Le contrat entre l'artiste et la galerie doit préciser si la galerie agit en tant que mandataire (elle vend au nom de l'artiste et touche une commission) ou en tant qu'acheteur-revendeur (elle achète l'oeuvre puis la revend pour son propre compte). La distinction à des implications fiscales et juridiques importantes. Dans le modèle de mandat (dépôt-vente), c'est l'artiste qui est le vendeur du point de vue fiscal. La galerie facturé une commission et reverse le solde à l'artiste. Dans le modèle achat-revente, c'est la galerie qui est propriétaire de l'œuvre et qui facture le prix de vente au collectionneur. La majorité des galeries françaises fonctionnent sur un modèle de dépôt-vente (mandat), qui évite de mobiliser de la trésorerie pour l'achat des oeuvres et qui correspond à la réalité de la relation de représentation entre le galeriste et l'artiste.
Le contrat de dépôt-vente doit également préciser la durée du dépôt, les conditions d'assurance des oeuvres pendant leur présence en galerie, les frais de transport et d'encadrement (à la charge de qui ?), et les modalités de restitution des œuvres en cas de non-vente. L'absence de contrat écrit, encore fréquente dans le milieu de l'art, est une source de litiges qu'il convient d'éviter.
06Le droit de suite : une obligation légale
Le droit de suite est une disposition légale qui prévoit qu'un artiste perçoit un pourcentage du prix de revente de ses œuvres sur le marché secondaire. En France et dans l'Union européenne, ce droit s'applique dès lors qu'un professionnel du marché de l'art intervient dans la transaction et que le prix de revente dépasse 750 euros. Le taux est dégressif : 4 pour cent pour la tranche du prix de revente jusqu'à 50 000 euros, 3 pour cent pour la tranche de 50 000,01 à 200 000 euros, 1 pour cent de 200 000,01 à 350 000 euros, 0,5 pour cent de 350 000,01 à 500 000 euros, et 0,25 pour cent au-delà, avec un plafond de 12 500 euros par transaction.
Le galeriste qui fait du negoce sur le marché secondaire doit intégrer cette obligation dans ses calculs de marge. Le droit de suite est à la charge du vendeur dans la transaction, ce qui signifie en pratique que c'est le galeriste ou la maison de ventes qui le prélevé et le reverse. Le non-paiement du droit de suite constitue une infraction qui peut donner lieu à des poursuites par les sociétés de gestion des droits d'auteur comme l'ADAGP en France.
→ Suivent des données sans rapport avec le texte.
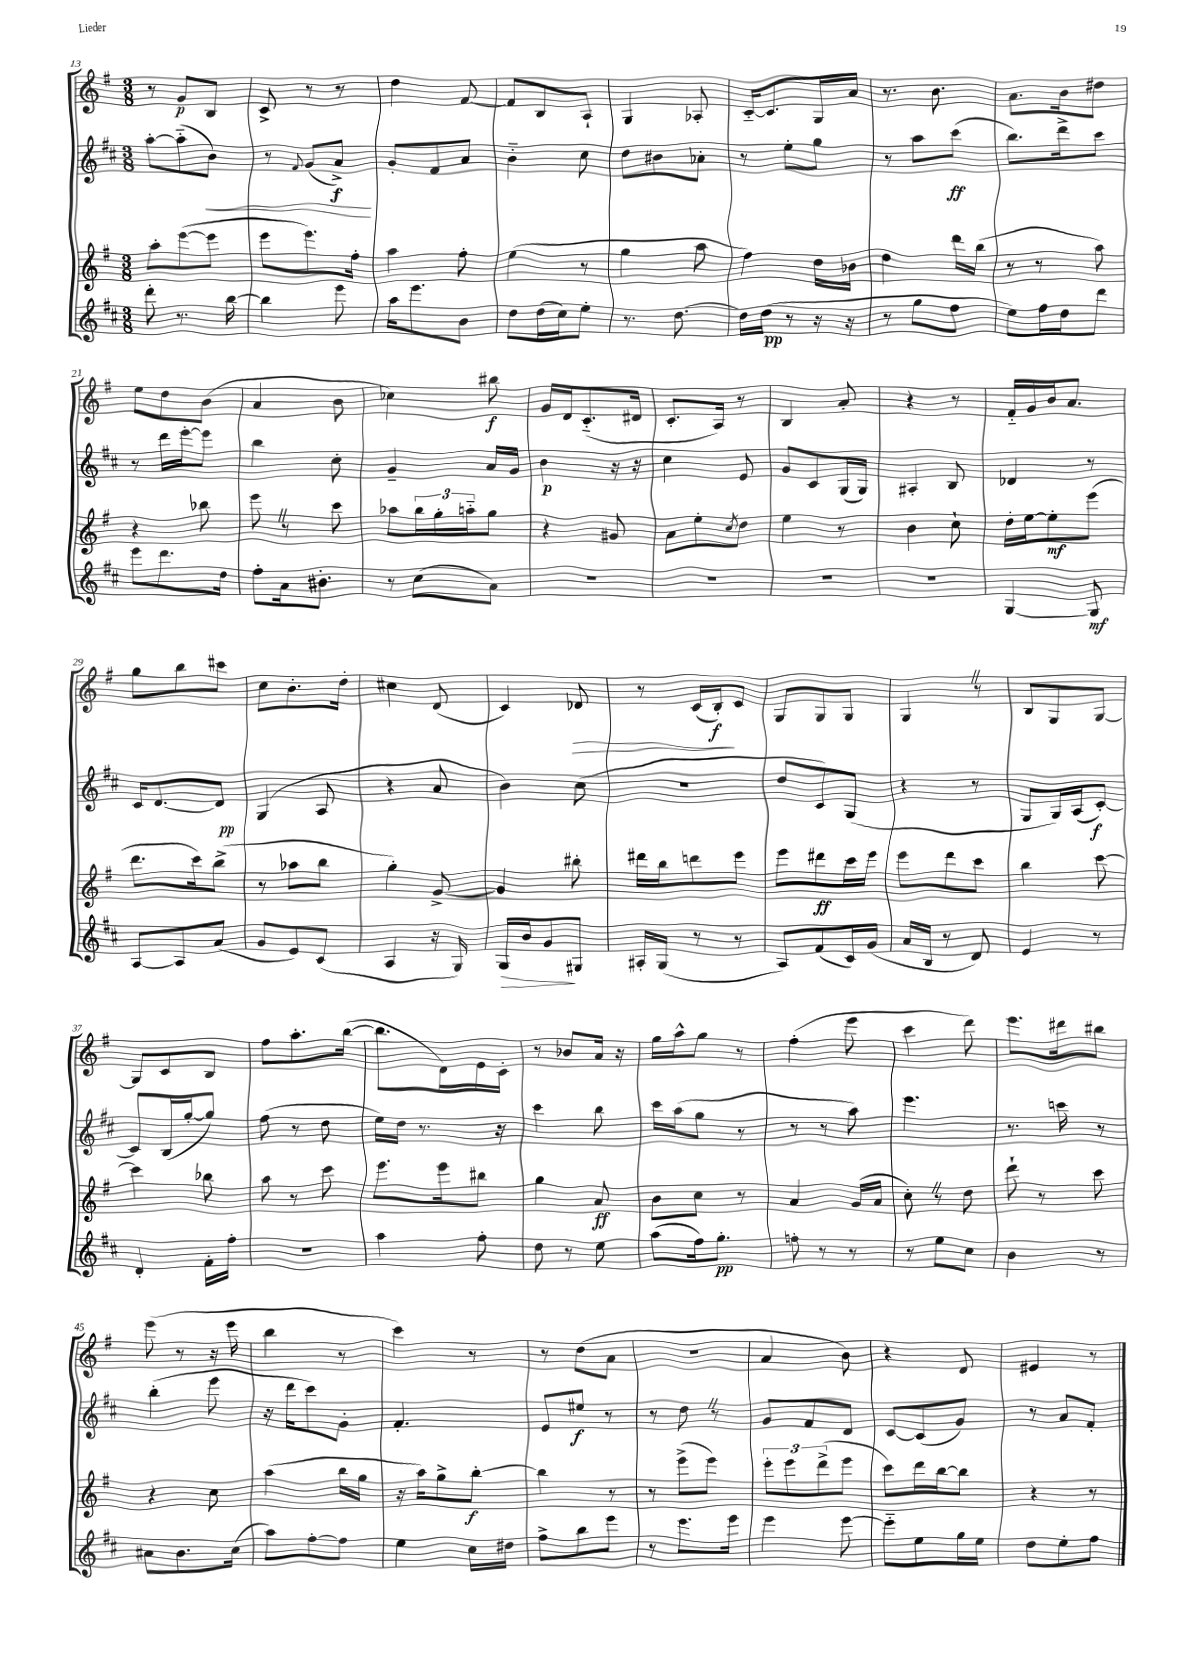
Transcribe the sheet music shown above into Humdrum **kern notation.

**kern	**dynam	**kern	**dynam	**kern	**dynam	**kern	**dynam
*part4	*part4	*part3	*part3	*part2	*part2	*part1	*part1
*staff4	*staff4	*staff3	*staff3	*staff2	*staff2	*staff1	*staff1
*clefG2	*	*clefG2	*	*clefG2	*	*clefG2	*
*k[f#c#]	*	*k[f#]	*	*k[f#c#]	*	*k[f#]	*
*M3/8	*	*M3/8	*	*M3/8	*	*M3/8	*
=13	=13	=13	=13	=13	=13	=13	=13
8ddd'\	.	8aa'\L	.	[8aa'\L	.	8r	.
8.r	.	([8eee\	.	(8aa\]	.	8g/L	p
!	!	!	!	!	!LO:HP:b	!	!
.	.	8eee\J]	.	8b\J)	<	8B/J	.
[16bb\	.	.	.	.	.	.	.
=14	=14	=14	=14	=14	=14	=14	=14
4bb\]	.	8eee\L	.	8r	.	8c^/	.
.	.	.	.	8qqf#/	.	.	.
.	.	8.eee\)	.	(8g/L	.	8r	.
8eee\	.	.	.	8a^/J)	f	8r	.
.	.	16ff#'\Jk	.	.	.	.	.
.	.	.	.	.	[	.	.
=15	=15	=15	=15	=15	=15	=15	=15
16aa\KL	.	4aa\	.	8g'/L	.	4dd\	.
8.eee\	.	.	.	.	.	.	.
.	.	.	.	8f#/	.	.	.
8b\J	.	8ff#'\	.	8a/J	.	[8f#/	.
=16	=16	=16	=16	=16	=16	=16	=16
8dd\L	.	(4ee\	.	4b\	.	8f#/L]	.
(16dd\L	.	.	.	.	.	8B/	.
16cc#\J)	.	.	.	.	.	.	.
8ee'\J	.	8r	.	8cc#\	.	8A`/J	.
=17	=17	=17	=17	=17	=17	=17	=17
8.r	.	4gg\	.	8dd\L	.	4G/	.
.	.	.	.	8b#X\	.	.	.
[8.dd\	.	.	.	.	.	.	.
.	.	8aa\	.	8a-X'\J	.	8A-X'/	.
=18	=18	=18	=18	=18	=18	=18	=18
16dd\LL]	.	4ff#\)	.	8r	.	[16c/KL	.
(16dd\JJ	pp	.	.	.	.	8.c/]	.
8r	.	.	.	8ee'\L	.	.	.
16r	.	16dd\LL	.	8gg\J	.	16G/L	.
16r	.	16b-X\JJ	.	.	.	16a/JJ	.
=19	=19	=19	=19	=19	=19	=19	=19
8r	.	4dd\	.	8r	.	8.r	.
8gg\L	.	.	.	8aa\L	.	.	.
.	.	.	.	.	.	8.b\	.
8ff#\J	.	16ddd\LL	.	(8ccc#\J	ff	.	.
.	.	(16bb\JJ	.	.	.	.	.
=20	=20	=20	=20	=20	=20	=20	=20
8ee\L)	.	8r	.	8.bb\L)	.	8.a\L	.
16ff#\L	.	8r	.	.	.	.	.
16dd\J	.	.	.	16ddd^\k	.	16b\k	.
8ddd\J	.	8aa\)	.	8ccc#\J	.	8dd#X\J	.
!!LO:LB:g=z
=21	=21	=21	=21	=21	=21	=21	=21
8eee\L	.	4r	.	8r	.	8ee\L	.
8.ddd\	.	.	.	16ddd\LL	.	8dd\	.
.	.	.	.	[16eee'\J	.	.	.
.	.	8bb-X\	.	8eee\J]	.	(8b\J	.
16dd\Jk	.	.	.	.	.	.	.
=22	=22	=22	=22	=22	=22	=22	=22
8ff#'\L	.	8eeeZ\	.	4bb\	.	4a/	.
16a\k	.	8r	.	.	.	.	.
8.b#X'\J	.	.	.	.	.	.	.
.	.	8ccc\	.	8cc#'\	.	8b\	.
=23	=23	=23	=23	=23	=23	=23	=23
8r	.	8aa-X\L	.	4g~/	.	4cc-X\)	.
(8cc#\L	.	24bb\L	.	.	.	.	.
.	.	24gg'\	.	.	.	.	.
.	.	24aan\J	.	.	.	.	.
8a\J)	.	8gg\J	.	16a/LL	.	8bb#X\	f
.	.	.	.	16g/JJ	.	.	.
=24	=24	=24	=24	=24	=24	=24	=24
4.r	.	4r	.	4b\	p	16g/LL	.
.	.	.	.	.	.	16d/J	.
.	.	.	.	.	.	(8.c/	.
.	.	8g#X/	.	16r	.	.	.
.	.	.	.	16r	.	16d#X/Jk	.
=25	=25	=25	=25	=25	=25	=25	=25
4.r	.	8a\L	.	4cc#\	.	8.c'/L	.
.	.	8ee'\	.	.	.	.	.
.	.	.	.	.	.	16A/Jk)	.
.	.	8qcc/	.	.	.	.	.
.	.	8dd\J	.	8e/	.	8r	.
=26	=26	=26	=26	=26	=26	=26	=26
4.r	.	4ee\	.	8g/L	.	4B/	.
.	.	.	.	8c#/	.	.	.
.	.	8r	.	(16G/L	.	8a'/	.
.	.	.	.	16G/JJ)	.	.	.
=27	=27	=27	=27	=27	=27	=27	=27
4.r	.	4b\	.	4A#X'/	.	4r	.
.	.	8cc`\	.	8B/	.	8r	.
=28	=28	=28	=28	=28	=28	=28	=28
[4G/	.	16dd'\LL	.	4d-X/	.	16f#/LL	.
.	.	[16ee\J	.	.	.	16g/	.
.	.	8ee'\]	mf	.	.	16b/J	.
.	.	.	.	.	.	8.a/J	.
8G/]	mf	(8eee\J	.	8r	.	.	.
!!LO:LB:g=z
=29	=29	=29	=29	=29	=29	=29	=29
[8A/L	.	8.ddd\L	.	16c#/KL	.	8gg\L	.
.	.	.	.	[8.d/	.	.	.
8A/]	.	.	.	.	.	8bb\	.
.	.	16ccc\k)	.	.	.	.	.
(8a/J	.	(8bb^\J	.	8d/J]	pp	8ccc#X\J	.
=30	=30	=30	=30	=30	=30	=30	=30
8g/L	.	8r	.	(4G/	.	8cc\L	.
8e/)	.	8aa-X\L	.	.	.	8.b'\	.
(8c#/J	.	8bb\J	.	8A/	.	.	.
.	.	.	.	.	.	16dd'\Jk	.
=31	=31	=31	=31	=31	=31	=31	=31
4A/	.	4gg'\)	.	4r	.	4cc#X\	.
16r	.	[8g^/	.	8a/	.	(8d/	.
16G/)	.	.	.	.	.	.	.
=32	=32	=32	=32	=32	=32	=32	=32
!	!LO:HP:b	!	!	!	!	!	!
16G/LL	>	4g/]	.	4b\)	.	4c/)	.
16b/J	.	.	.	.	.	.	.
8g/	.	.	.	.	.	.	.
!	!	!	!	!	!	!	!LO:HP:b
8G#X/J	]	8bb#X'\	.	(8cc#\	.	8d-X/	>
=33	=33	=33	=33	=33	=33	=33	=33
16A#X'/LL	.	16ddd#X\LL	.	4.r	.	8r	.
(16G/JJ	.	16bb\J	.	.	.	.	.
8r	.	8dddn\	.	.	.	(16c/LL	.
.	.	.	.	.	.	16B'/J)	f
8r	.	8eee\J	.	.	.	8c/J	]
=34	=34	=34	=34	=34	=34	=34	=34
8A/L)	.	8eee\L	.	8dd/L	.	8G/L	.
(8f#/	.	8ddd#X\	ff	8c#/)	.	8G/	.
16c#/L)	.	16ccc\L	.	(8G/J	.	8G/J	.
(16g/JJ	.	16eee\JJ	.	.	.	.	.
=35	=35	=35	=35	=35	=35	=35	=35
16a/LL	.	8eee\L	.	4r	.	4GZ/	.
16B/JJ	.	.	.	.	.	.	.
8r	.	8ddd\	.	.	.	.	.
8d/)	.	8ccc\J	.	8r	.	8r	.
=36	=36	=36	=36	=36	=36	=36	=36
4e/	.	4bb\	.	8G/L	.	8B/L	.
.	.	.	.	16G/L)	.	8G/	.
.	.	.	.	(16A/J	.	.	.
8r	.	[8ccc\	.	[8c#'/J)	f	[8G/J	.
!!LO:LB:g=z
=37	=37	=37	=37	=37	=37	=37	=37
4d'/	.	4ccc\]	.	8c#/L]	.	8G/L]	.
.	.	.	.	(16B/L	.	8c/	.
.	.	.	.	[16gg'/J	.	.	.
16f#'\LL	.	8bb-X\	.	8gg/J])	.	8B/J	.
16ff#'\JJ	.	.	.	.	.	.	.
=38	=38	=38	=38	=38	=38	=38	=38
4.r	.	8aa\	.	(8ff#\	.	8ff#\L	.
.	.	8r	.	8r	.	8.aa'\	.
.	.	8ccc\	.	8dd\	.	.	.
.	.	.	.	.	.	([16bb\Jk	.
=39	=39	=39	=39	=39	=39	=39	=39
4aa\	.	8.eee\L	.	16ee\LL)	.	8.bb\L]	.
.	.	.	.	16dd\JJ	.	.	.
.	.	.	.	8.r	.	.	.
.	.	16eee\k	.	.	.	16d\L)	.
8ff#'\	.	8bb#X\J	.	.	.	16e\	.
.	.	.	.	16r	.	16c'\JJ	.
=40	=40	=40	=40	=40	=40	=40	=40
8dd\	.	4gg\	.	4ccc#\	.	8r	.
8r	.	.	.	.	.	8b-X/L	.
8ee\	.	8a/	ff	8bb\	.	16a/Jk	.
.	.	.	.	.	.	16r	.
=41	=41	=41	=41	=41	=41	=41	=41
(8aa\L	.	8b\L	.	16ccc#\LL	.	16gg\LL	.
.	.	.	.	(16aa\J	.	16aa^^\J	.
16ff#\k)	.	8cc\J	.	8gg\J	.	8gg\J	.
8.gg'\J	pp	.	.	.	.	.	.
.	.	8r	.	8r	.	8r	.
=42	=42	=42	=42	=42	=42	=42	=42
8ffn'\	.	4a/	.	8r	.	(4ff#'\	.
8r	.	.	.	8r	.	.	.
8r	.	(16g/LL	.	8aa\)	.	8eee\	.
.	.	16a/JJ	.	.	.	.	.
=43	=43	=43	=43	=43	=43	=43	=43
8r	.	8cc'Z\)	.	4.eee\	.	4ccc\	.
8ee\L	.	8r	.	.	.	.	.
8cc#\J	.	8dd\	.	.	.	8ddd\)	.
=44	=44	=44	=44	=44	=44	=44	=44
4b\	.	8ddd`\	.	8.r	.	8.eee\L	.
.	.	8r	.	.	.	.	.
.	.	.	.	16cccn\	.	16ddd#X\k	.
8r	.	8ccc\	.	8r	.	8bb#X\J	.
!!LO:LB:g=z
=45	=45	=45	=45	=45	=45	=45	=45
8a#X\L	.	4r	.	(4bb'\	.	(8eee\	.
8.b\	.	.	.	.	.	8r	.
.	.	8cc\	.	8eee\	.	16r	.
(16cc#\Jk	.	.	.	.	.	16eee\	.
=46	=46	=46	=46	=46	=46	=46	=46
8aa\L)	.	(4aa\	.	16r	.	4bb\	.
.	.	.	.	16ddd\KL	.	.	.
[8ff#'\	.	.	.	8ccc#\)	.	.	.
8ff#\J]	.	16bb\LL	.	8g'\J	.	8r	.
.	.	16gg\JJ	.	.	.	.	.
=47	=47	=47	=47	=47	=47	=47	=47
4ee\	.	16r	.	4.f#'/	.	4ccc\)	.
.	.	16aa\KL)	.	.	.	.	.
.	.	8gg^\	.	.	.	.	.
16cc#\LL	.	[8bb'\J	f	.	.	8r	.
16dd#X\JJ	.	.	.	.	.	.	.
=48	=48	=48	=48	=48	=48	=48	=48
8ff#^\L	.	4bb\]	.	8e/L	.	8r	.
8bb\	.	.	.	8ee#X/J	f	(8dd\L	.
8eee\J	.	8r	.	8r	.	8a\J	.
=49	=49	=49	=49	=49	=49	=49	=49
8r	.	8r	.	8r	.	4.r	.
8.eee\L	.	(8eee^\L	.	8ddZ\	.	.	.
.	.	8eee\J)	.	8r	.	.	.
16eee\Jk	.	.	.	.	.	.	.
=50	=50	=50	=50	=50	=50	=50	=50
4eee\	.	12eee'\L	.	8g/L	.	4a/	.
.	.	12eee\	.	.	.	.	.
.	.	.	.	8f#/	.	.	.
.	.	(12ddd^\	.	.	.	.	.
[8eee\	.	8eee\J	.	8d/J	.	8b\)	.
=51	=51	=51	=51	=51	=51	=51	=51
8eee\L]	.	8ccc\L)	.	[8c#/L	.	4r	.
8ee\	.	16ddd\L	.	(8c#/]	.	.	.
.	.	[16bb\J	.	.	.	.	.
16gg\L	.	8bb\J]	.	8g/J)	.	8d/	.
16ee\JJ	.	.	.	.	.	.	.
=52	=52	=52	=52	=52	=52	=52	=52
8dd\L	.	4r	.	8r	.	4e#X/	.
8ee'\	.	.	.	8a/L	.	.	.
8ff#\J	.	8r	.	8f#'/J	.	8r	.
==	==	==	==	==	==	==	==
*-	*-	*-	*-	*-	*-	*-	*-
Le droit de suite s'applique pendant toute la durée du droit d'auteur, soit soixante-dix ans après la mort de l'artiste.
07Choisir avec un professionnel
Le choix du statut juridique est une décision qui mérite un accompagnement professionnel. Un expert-comptable spécialisé dans le secteur culturel ou un avocat en droit des affaires connaissant le marché de l'art vous aideront à optimiser votre structure en fonction de votre situation personnelle (patrimoine, situation familiale, autres revenus), de vos prévisions d'activité et de vos ambitions de développement.
Le coût de cette consultation initiale, généralement de quelques centaines à quelques milliers d'euros, est un investissement qui se rentabilise rapidement. Un mauvais choix de statut peut coûter beaucoup plus cher en charges sociales excessives, en fiscalité mal optimisée ou en protection insuffisante du patrimoine personnel. Les galeries membres de réseaux professionnels comme le CPGA (Comité professionnel des galeries d'art) peuvent également bénéficier de conseils adaptés à leur situation spécifique. Le Syndicat national des antiquaires et la Chambre nationale des experts spécialisés proposent aussi des ressources pour les galeristes qui interviennent sur le marché secondaire.
Pour les galeries qui choisissent de rejoindre Artedusa, le statut juridique ne constitue pas un obstacle : la plateforme accueille aussi bien des entreprises individuelles que des sociétés, à condition qu'elles exercent une activité professionnelle de galerie d'art.